WHAT TO PRODUCE: Make an exact copy of the lines from the one containing "Comentarios" to the end of the records below, and leave out everything else.

++++ EXTRACTED MATERIAL

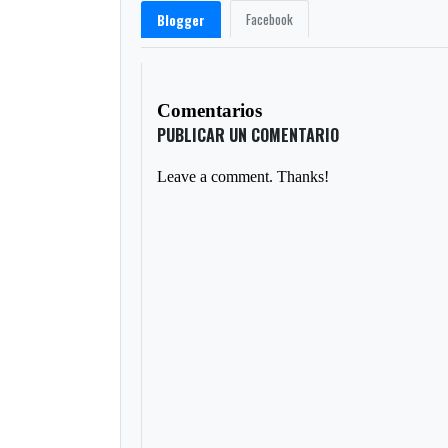
Facebook
Blogger
Comentarios
PUBLICAR UN COMENTARIO
Leave a comment. Thanks!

++++++++

SOLUTION:
Comentarios
PUBLICAR UN COMENTARIO
Leave a comment. Thanks!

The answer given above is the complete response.